"Gerçekten düşünceli birisi." Soobin derin bir nefes aldıktan sonra bakışlarını bana çevirdi "Uzun zamandır ilk defa doğum günümü kutluyorum." Ardından bardağını havaya kaldırdı "Güzel bir hismiş sanırım. Sana da teşekkürler tekrardan, benim gibi birisi için böyle uğraşmak zorunda değildin."

"Senin gibi birisi?" Sesim itiraz eder gibi çıksa da haklı olduğunu biliyordum muhtemelen Taehyun'la alakalı olmasa yüzüne bakacağım bir durumda değildi "Kendini küçümsemeye çalışma."

İkimizden de daha fazla ses çıkmazken bir dakika ya geçti ya geçmedi elinde iki katlı bir pastayla Taehyun mutfak kapısından çıktı pastaya zarar gelmemesi için yavaş yavaş yürümeye başladığında bakışlarım onu takip ediyordu. Gerçi bir şey olsa da sıkıntı olacağını sanmıyordum insanlara yetmesi için aynı pastadan muhtemelen on tanesi daha mutfakta yerini almıştı.

"Yaşın kadar mum koyup pastayı delik deşik etmek istemedim." Taehyun gülerek üzerinde üç mum olan pastayı kaldırdığında salondan çıt çıkmıyordu. Taehyun'un liseden çağırdığı beş altı kişiden gelen iyi ki doğdun tezahüratları dışında hiçbir ses yoktu. Soobin anında üflemeye yeltenince Taehyun pastayı hızla kendine doğru çekti "Dilek tutmadan üfleyemezsin."
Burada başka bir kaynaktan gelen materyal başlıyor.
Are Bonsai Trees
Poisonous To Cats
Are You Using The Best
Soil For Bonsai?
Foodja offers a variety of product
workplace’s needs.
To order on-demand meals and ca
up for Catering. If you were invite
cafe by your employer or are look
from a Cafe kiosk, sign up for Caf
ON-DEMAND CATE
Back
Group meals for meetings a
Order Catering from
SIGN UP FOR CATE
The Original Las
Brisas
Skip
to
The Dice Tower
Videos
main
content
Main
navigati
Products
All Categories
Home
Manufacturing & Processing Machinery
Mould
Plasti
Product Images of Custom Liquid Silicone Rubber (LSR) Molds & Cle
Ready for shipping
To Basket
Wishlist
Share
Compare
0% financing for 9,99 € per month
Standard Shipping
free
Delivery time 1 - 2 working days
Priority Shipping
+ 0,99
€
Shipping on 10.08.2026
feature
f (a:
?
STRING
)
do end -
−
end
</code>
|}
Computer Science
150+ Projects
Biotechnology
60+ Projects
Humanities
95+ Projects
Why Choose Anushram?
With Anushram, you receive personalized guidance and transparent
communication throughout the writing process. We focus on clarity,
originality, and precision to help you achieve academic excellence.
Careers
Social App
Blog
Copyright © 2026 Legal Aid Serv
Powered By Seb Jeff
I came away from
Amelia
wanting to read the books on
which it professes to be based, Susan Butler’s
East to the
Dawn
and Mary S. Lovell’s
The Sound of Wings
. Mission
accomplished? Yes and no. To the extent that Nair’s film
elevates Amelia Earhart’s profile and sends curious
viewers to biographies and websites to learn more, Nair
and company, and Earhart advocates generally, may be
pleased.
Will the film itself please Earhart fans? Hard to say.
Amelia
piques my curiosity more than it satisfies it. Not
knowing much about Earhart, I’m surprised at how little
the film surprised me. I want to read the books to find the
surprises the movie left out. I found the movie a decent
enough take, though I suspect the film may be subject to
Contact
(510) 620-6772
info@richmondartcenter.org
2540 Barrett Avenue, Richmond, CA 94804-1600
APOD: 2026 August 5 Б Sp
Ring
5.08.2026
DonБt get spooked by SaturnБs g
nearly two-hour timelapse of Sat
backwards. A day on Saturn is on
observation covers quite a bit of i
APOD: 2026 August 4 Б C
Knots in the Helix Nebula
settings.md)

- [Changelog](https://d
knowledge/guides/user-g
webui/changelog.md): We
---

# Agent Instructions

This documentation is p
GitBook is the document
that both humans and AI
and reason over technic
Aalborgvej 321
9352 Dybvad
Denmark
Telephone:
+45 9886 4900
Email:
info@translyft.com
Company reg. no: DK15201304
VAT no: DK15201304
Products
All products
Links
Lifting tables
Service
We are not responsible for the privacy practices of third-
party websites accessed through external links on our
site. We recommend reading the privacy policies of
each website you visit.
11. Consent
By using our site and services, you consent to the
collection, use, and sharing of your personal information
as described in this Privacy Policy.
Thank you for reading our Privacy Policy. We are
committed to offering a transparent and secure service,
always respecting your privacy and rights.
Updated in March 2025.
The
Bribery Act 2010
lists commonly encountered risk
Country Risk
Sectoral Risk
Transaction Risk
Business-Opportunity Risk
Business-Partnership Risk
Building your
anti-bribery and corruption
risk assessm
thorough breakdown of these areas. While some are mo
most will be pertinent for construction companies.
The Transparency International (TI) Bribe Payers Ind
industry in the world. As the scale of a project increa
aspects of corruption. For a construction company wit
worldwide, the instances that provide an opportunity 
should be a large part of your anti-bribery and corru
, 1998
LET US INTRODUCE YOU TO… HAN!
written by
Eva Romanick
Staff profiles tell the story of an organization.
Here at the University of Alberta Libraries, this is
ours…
Soobin başını aşağı yukarı sallayıp gözlerini kapattı. Soobin'in gözlerini kapatmasıyla eş zamanlı olarak odada bir ses duyuldu. Anahtar sesinden sonra kapı açılmış ve içeri bu sefer şu anda en çok olmasını istemediğim ikili girmişti. Annem ve yanındaki Yeonjun pek de sakin olmayan bir şekilde tartışırken Wooyoung onları dizginlemeye çalışıyordu.

Salondaki herkesin bakışları aynı benimki gibi onların üzerine döndüğünde önce Wooyoung'un mahcup bakışlarını ardından da Yeonjun'un kızarık gözlerini görmüştüm. Daha sonra her şey çok hızlı gerçekleşmiş Yeonjun neredeyse koşar adımlarla yanımıza gelmiş Taehyun'un elindeki pastayı tuttuğu gibi yere firlatmıştı. Kalabalıktan bir şaşırma nidası gelirken olduğum yerde sadece bekledim. Alışmıştım, ne yazık ki bu aile dramaları artık beni şaşırtmıyordu.

"Sen!" dedi işaret parmağını Taehyun'a sallarken, gözü dönmüş gibiydi ellerini nereye koyacağını nereye bakacağını bile düşünemiyor gibi duruyordu "Sen ne kadar iğrenç birisin!"

"Her baktığımda burada olduğun yetmiyor gibi şimdi de gerçekten onu mu getirdin buraya?! Evime hem de. Benim evime!" Taehyun'a adım adım daha da yaklaşırken Wooyoung insanları dışarı çıkarmaya çalışıyordu ama meraklı insan topluluğuna bakarsak bu pek mümkün değil gibi duruyordu "Soobin'i aldın, kardeşimi aldın. Benden daha ne istiyorsun, daha neyi kanıtlamak istiyorsun?!"

Bu sefer Taehyun sessizliğini bozmuş o da bakışlarını Yeonjun'a dikmişti "Ne Soobin'i alması neyden bahsediyorsun sen?!"

"Öyle değil mi?" dedi Yeonjun gülerek "Sevgilimle arama sen girmedin mi? Şimdi neden hiçbir şey bilmiyormuş gibi davranıyorsun?!"

"Neyden bahsettiğini bilmiyorum bile!" Duyduklarımla kaşlarım çatılmıştı, Taehyun'u o kadar tanımıyordum ki bu konu hakkında bir fikrim yoktu bakışlarım anında gergin bir şekilde olayı uzaktan izleyen Soobin'e döndü "B-Benim gayet mutlu bir ilişkim vardı ve s-."